*Required action:*
List every line of the data from the line containing "Sicherheit und Gesundheit" through the line containing "Конкурсная работа", both included, as a numbered list with blank lines left out. Leave the pictures out of the answer.

*Materials provided:*
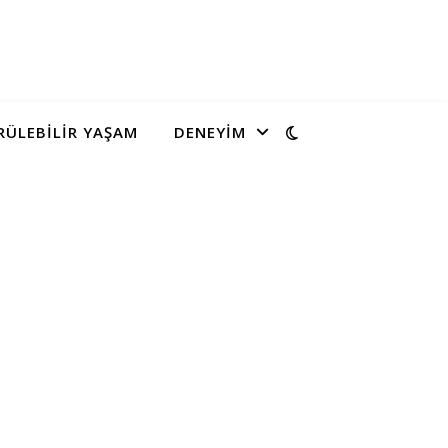
ÜLEBILIR YAŞAM
DENEYIM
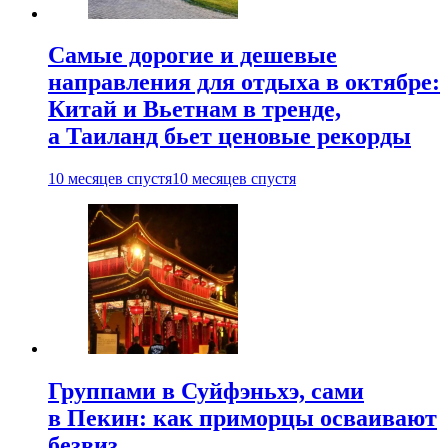
Самые дорогие и дешевые
направления для отдыха в октябре:
Китай и Вьетнам в тренде,
а Таиланд бьет ценовые рекорды
10 месяцев спустя
10 месяцев спустя
Группами в Суйфэньхэ, сами
в Пекин: как приморцы осваивают
безвиз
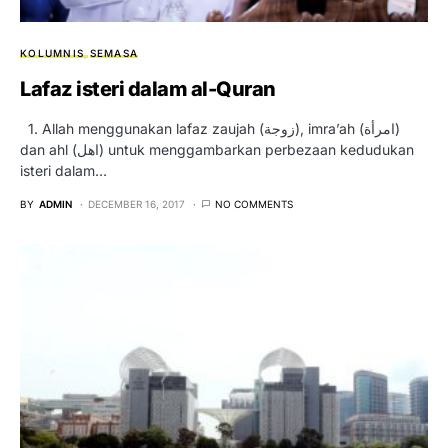
KOLUMNIS
SEMASA
Lafaz isteri dalam al-Quran
1. Allah menggunakan lafaz zaujah (زوجة), imra’ah (امرأة)
dan ahl (اهل) untuk menggambarkan perbezaan kedudukan
isteri dalam…
BY
ADMIN
DECEMBER 16, 2017
NO COMMENTS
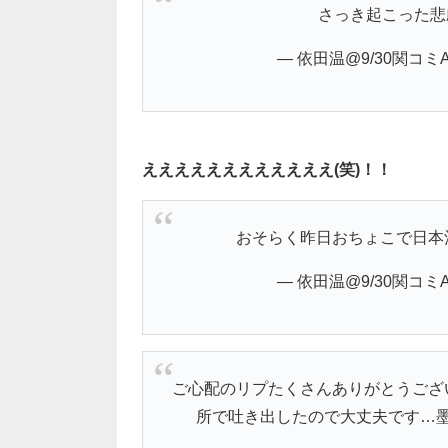
さっき起こった
— 依田温@9/30関コミA-0
ええええええええええええ(笑)！！
おそらく昨日おちょこで日本
— 依田温@9/30関コミA-0
ご心配のリプたくさんありがとうござ
所で吐き出したので大丈夫です…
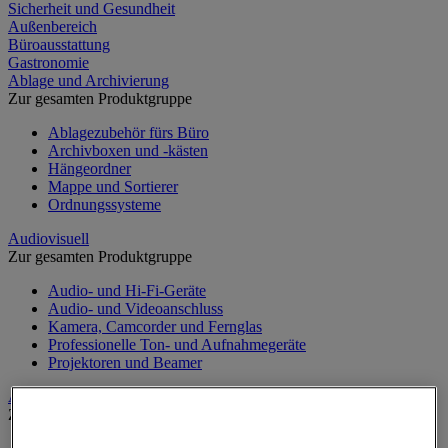
Sicherheit und Gesundheit
Außenbereich
Büroausstattung
Gastronomie
Ablage und Archivierung
Zur gesamten Produktgruppe
Ablagezubehör fürs Büro
Archivboxen und -kästen
Hängeordner
Mappe und Sortierer
Ordnungssysteme
Audiovisuell
Zur gesamten Produktgruppe
Audio- und Hi-Fi-Geräte
Audio- und Videoanschluss
Kamera, Camcorder und Fernglas
Professionelle Ton- und Aufnahmegeräte
Projektoren und Beamer
Aufsteller
Zur gesamten Produktgruppe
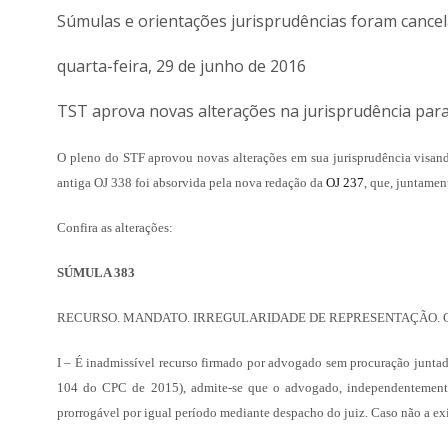
Súmulas e orientações jurisprudências foram cancel
quarta-feira, 29 de junho de 2016
TST aprova novas alterações na jurisprudência par
O pleno do STF aprovou novas alterações em sua jurisprudência visa
antiga OJ 338 foi absorvida pela nova redação da
OJ 237
, que, juntame
Confira as alterações:
SÚMULA 383
RECURSO. MANDATO. IRREGULARIDADE DE REPRESENTAÇÃO. CPC DE 2
I – É inadmissível recurso firmado por advogado sem procuração juntada
104 do CPC de 2015), admite-se que o advogado, independentemente d
prorrogável por igual período mediante despacho do juiz. Caso não a exib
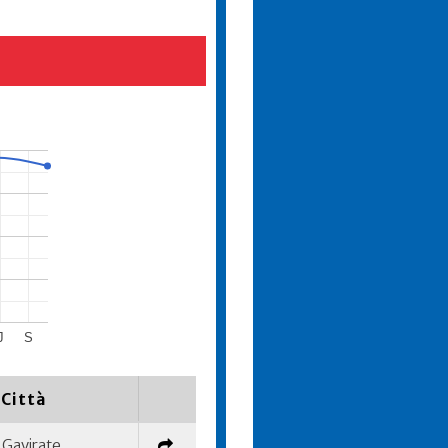
J
S
Città
Gavirate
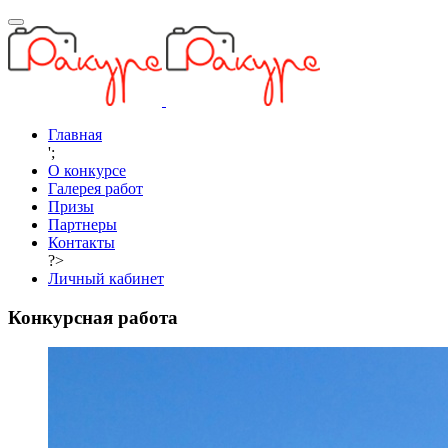
Главная
';
О конкурсе
Галерея работ
Призы
Партнеры
Контакты
?>
Личный кабинет
Конкурсная работа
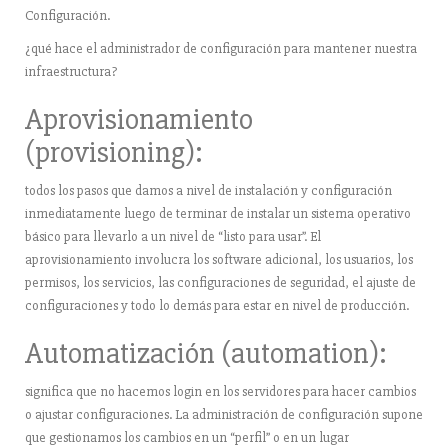
Configuración.
¿qué hace el administrador de configuración para mantener nuestra
infraestructura?
Aprovisionamiento
(provisioning):
todos los pasos que damos a nivel de instalación y configuración
inmediatamente luego de terminar de instalar un sistema operativo
básico para llevarlo a un nivel de “listo para usar”. El
aprovisionamiento involucra los software adicional, los usuarios, los
permisos, los servicios, las configuraciones de seguridad, el ajuste de
configuraciones y todo lo demás para estar en nivel de producción.
Automatización (automation):
significa que no hacemos login en los servidores para hacer cambios
o ajustar configuraciones. La administración de configuración supone
que gestionamos los cambios en un “perfil” o en un lugar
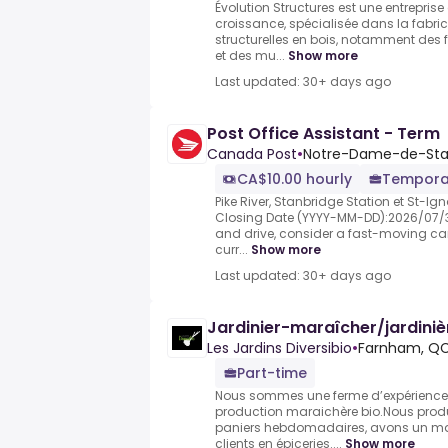
Évolution Structures est une entrepris
croissance, spécialisée dans la fabr
structurelles en bois, notamment des f
et des mu...
Show more
Last updated: 30+ days ago
Post Office Assistant - Term
Canada Post
•
Notre-Dame-de-Sta
CA$10.00 hourly
Tempora
Pike River, Stanbridge Station et St-I
Closing Date (YYYY-MM-DD):2026/07/31
and drive, consider a fast-moving ca
curr...
Show more
Last updated: 30+ days ago
Jardinier-maraîcher/jardini
Les Jardins Diversibio
•
Farnham, Q
Part-time
Nous sommes une ferme d’expérience 
production maraichère bio.Nous produ
paniers hebdomadaires, avons un ma
clients en épiceries....
Show more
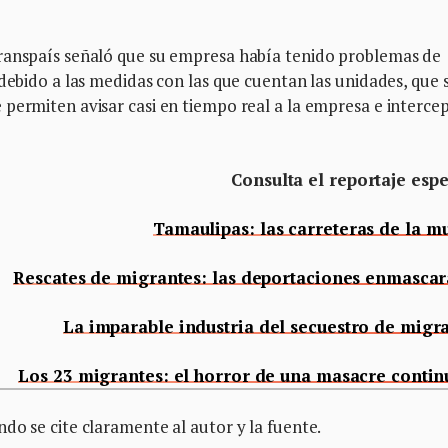
Transpaís señaló que su empresa había tenido problemas de
 debido a las medidas con las que cuentan las unidades, que 
permiten avisar casi en tiempo real a la empresa e interce
Consulta el reportaje espe
Tamaulipas: las carreteras de la m
Rescates de migrantes: las deportaciones enmasca
La imparable industria del secuestro de migr
Los 23 migrantes: el horror de una masacre conti
do se cite claramente al autor y la fuente.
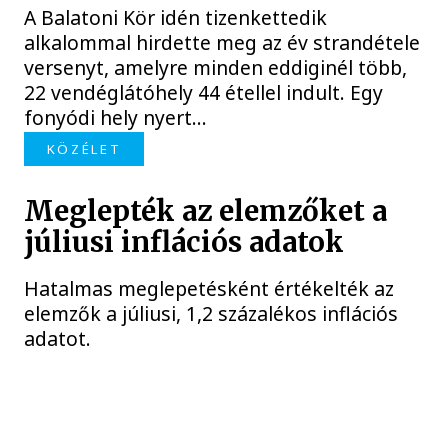
A Balatoni Kör idén tizenkettedik
alkalommal hirdette meg az év strandétele
versenyt, amelyre minden eddiginél több,
22 vendéglátóhely 44 étellel indult. Egy
fonyódi hely nyert...
KÖZÉLET
Meglepték az elemzőket a
júliusi inflációs adatok
Hatalmas meglepetésként értékelték az
elemzők a júliusi, 1,2 százalékos inflációs
adatot.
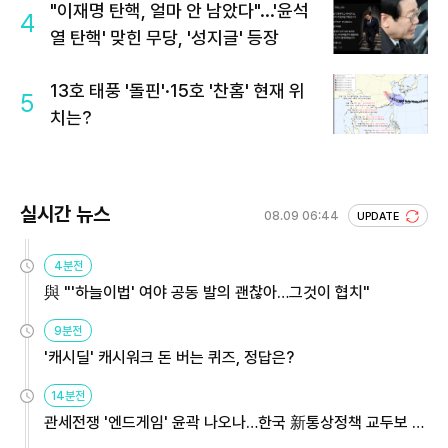
"이재명 탄핵, 얼마 안 남았다"...'윤석
4
열 탄핵' 맞힌 무당, '성지글' 등장
13호 태풍 '돌핀'·15호 '찬홈' 현재 위
5
치는?
실시간 뉴스
08.09 06:44
UPDATE
4분전
與 "'하늘이법' 여야 공동 발의 괜찮아…그것이 협치"
9분전
'캐시딜' 캐시워크 돈 버는 퀴즈, 정답은?
14분전
관세전쟁 '엔드게임' 윤곽 나오나…한국 新통상정책 교두보 활
용해야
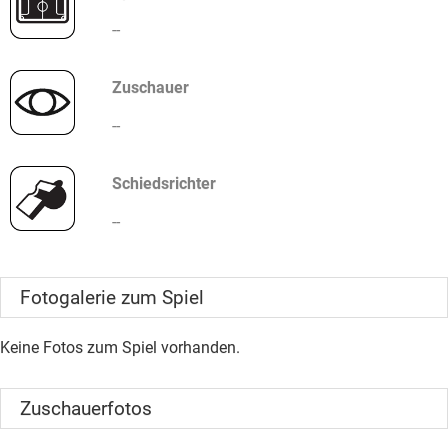
--
Zuschauer
--
Schiedsrichter
--
Fotogalerie zum Spiel
Keine Fotos zum Spiel vorhanden.
Zuschauerfotos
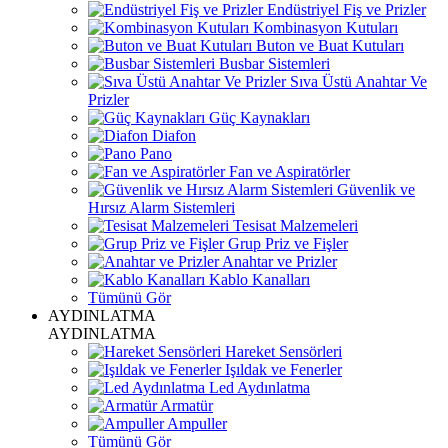
Endüstriyel Fiş ve Prizler
Kombinasyon Kutuları
Buton ve Buat Kutuları
Busbar Sistemleri
Sıva Üstü Anahtar Ve
Prizler
Güç Kaynakları
Diafon
Pano
Fan ve Aspiratörler
Güvenlik ve
Hırsız Alarm Sistemleri
Tesisat Malzemeleri
Grup Priz ve Fişler
Anahtar ve Prizler
Kablo Kanalları
Tümünü Gör
AYDINLATMA
AYDINLATMA
Hareket Sensörleri
Işıldak ve Fenerler
Led Aydınlatma
Armatür
Ampuller
Tümünü Gör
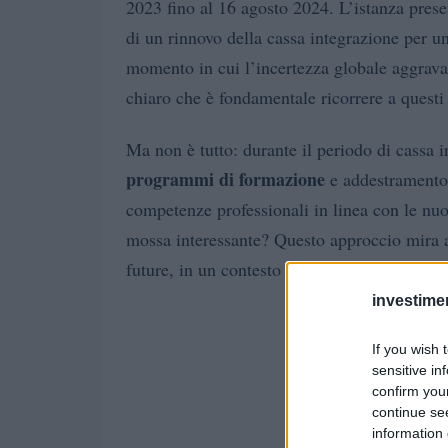
2023 fino al 16 agosto 2024. L’istanza prese
di un rinnovo della cassa integrazione per un
momento in cui l’incertezza globale aggrava 
chiaro che è fondamentale ricorrere a questi
Ma non è tutto: durante il periodo di cassa 
programmi di formazione
e addestramento s
competenze professionali in linea con le nu
mossa interessante? Questo approccio mira a 
future, in un contesto di trasformazione dell
investime
If you wish 
sensitive in
confirm you
continue se
information 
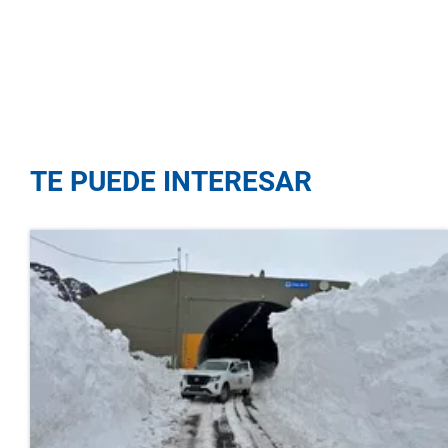
TE PUEDE INTERESAR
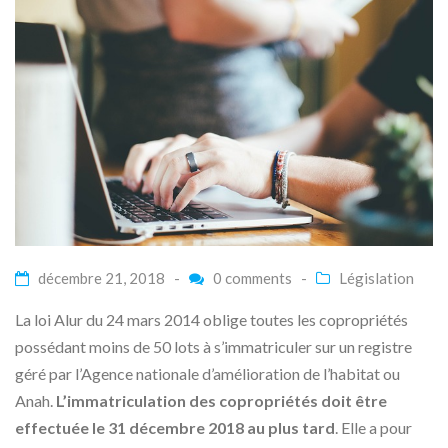
décembre 21, 2018 -
0 comments
-
Législation
La loi Alur du 24 mars 2014 oblige toutes les copropriétés
possédant moins de 50 lots à s’immatriculer sur un registre
géré par l’Agence nationale d’amélioration de l’habitat ou
Anah.
L’immatriculation des copropriétés doit être
effectuée le 31 décembre 2018 au plus tard
. Elle a pour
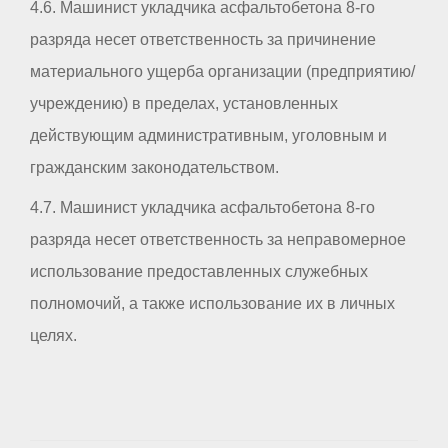
4.6. Машинист укладчика асфальтобетона 8-го
разряда несет ответственность за причинение
материального ущерба организации (предприятию/
учреждению) в пределах, установленных
действующим административным, уголовным и
гражданским законодательством.
4.7. Машинист укладчика асфальтобетона 8-го
разряда несет ответственность за неправомерное
использование предоставленных служебных
полномочий, а также использование их в личных
целях.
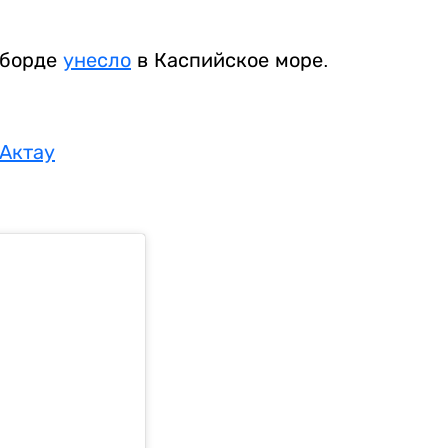
-борде
унесло
в Каспийское море.
 Актау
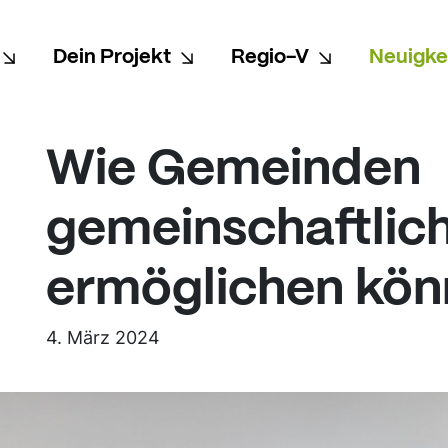
Dein Projekt
Regio-V
Neuigke
Wie Gemeinden
gemeinschaftlic
ermöglichen kö
4. März 2024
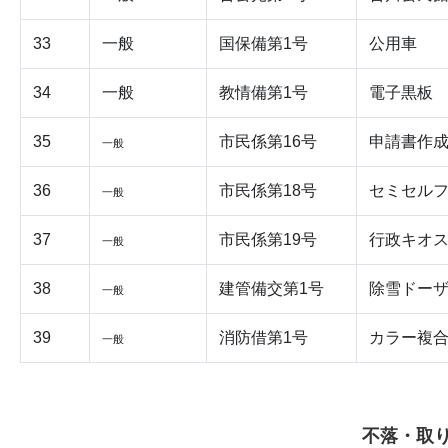
33
一般
国保備第1号
公用車
34
一般
教情備第1号
電子黒板
35
市民係第16号
申請書作
一般
36
市民係第18号
セミセル
一般
37
市民係第19号
行政キオ
一般
38
建管備交第1号
除雪ドーザ1
一般
39
消防借第1号
カラー複
一般
不落・取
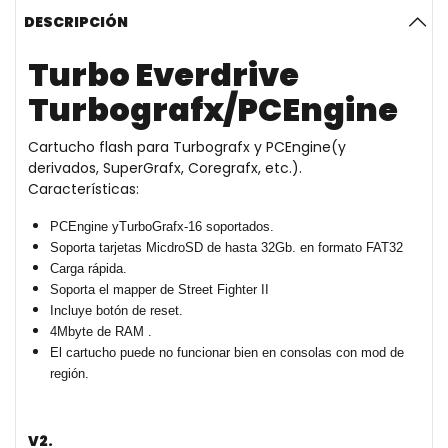
DESCRIPCIÓN
Turbo Everdrive
Turbografx/PCEngine
Cartucho flash para Turbografx y PCEngine(y
derivados, SuperGrafx, Coregrafx, etc.).
Características:
PCEngine yTurboGrafx-16 soportados.
Soporta tarjetas MicdroSD de hasta 32Gb. en formato FAT32
Carga rápida.
Soporta el mapper de Street Fighter II
Incluye botón de reset.
4Mbyte de RAM .
El cartucho puede no funcionar bien en consolas con mod de
región.
V2.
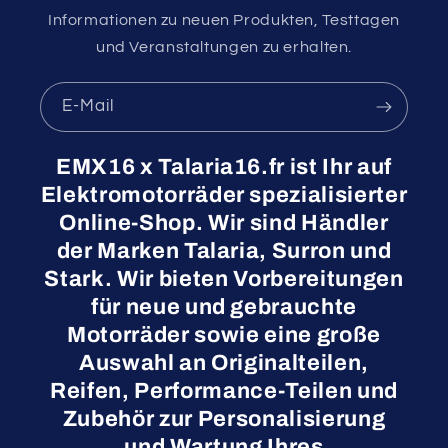
Informationen zu neuen Produkten, Testtagen
und Veranstaltungen zu erhalten.
E-Mail
EMX16 x Talaria16.fr ist Ihr auf
Elektromotorräder spezialisierter
Online-Shop. Wir sind Händler
der Marken Talaria, Surron und
Stark. Wir bieten Vorbereitungen
für neue und gebrauchte
Motorräder sowie eine große
Auswahl an Originalteilen,
Reifen, Performance-Teilen und
Zubehör zur Personalisierung
und Wartung Ihres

*Answer section:*
1. Sicherheit und Gesundheit
2. Außenbereich
3. Büroausstattung
4. Gastronomie
5. Ablage und Archivierung
6. Zur gesamten Produktgruppe
7. Ablagezubehör fürs Büro
8. Archivboxen und -kästen
9. Hängeordner
10. Mappe und Sortierer
11. Ordnungssysteme
12. Audiovisuell
13. Zur gesamten Produktgruppe
14. Audio- und Hi-Fi-Geräte
15. Audio- und Videoanschluss
16. Kamera, Camcorder und Fernglas
17. Professionelle Ton- und Aufnahmegeräte
18. Projektoren und Beamer
19. Aufsteller
20. Zur gesamten Produktgruppe
21. Súmulas e orientações jurisprudências foram cancel
22. quarta-feira, 29 de junho de 2016
23. TST aprova novas alterações na jurisprudência par
24. O pleno do STF aprovou novas alterações em sua jurisprudência visa
25. antiga OJ 338 foi absorvida pela nova redação da
26. OJ 237
27. , que, juntame
28. Confira as alterações:
29. SÚMULA 383
30. RECURSO. MANDATO. IRREGULARIDADE DE REPRESENTAÇÃO. CPC DE 2
31. I – É inadmissível recurso firmado por advogado sem procuração juntada
32. 104 do CPC de 2015), admite-se que o advogado, independentemente d
33. prorrogável por igual período mediante despacho do juiz. Caso não a exib
34. J
35. S
36. Città
37. Gavirate
38. Главная
39. ';
40. О конкурсе
41. Галерея работ
42. Призы
43. Партнеры
44. Контакты
45. ?>
46. Личный кабинет
47. Конкурсная работа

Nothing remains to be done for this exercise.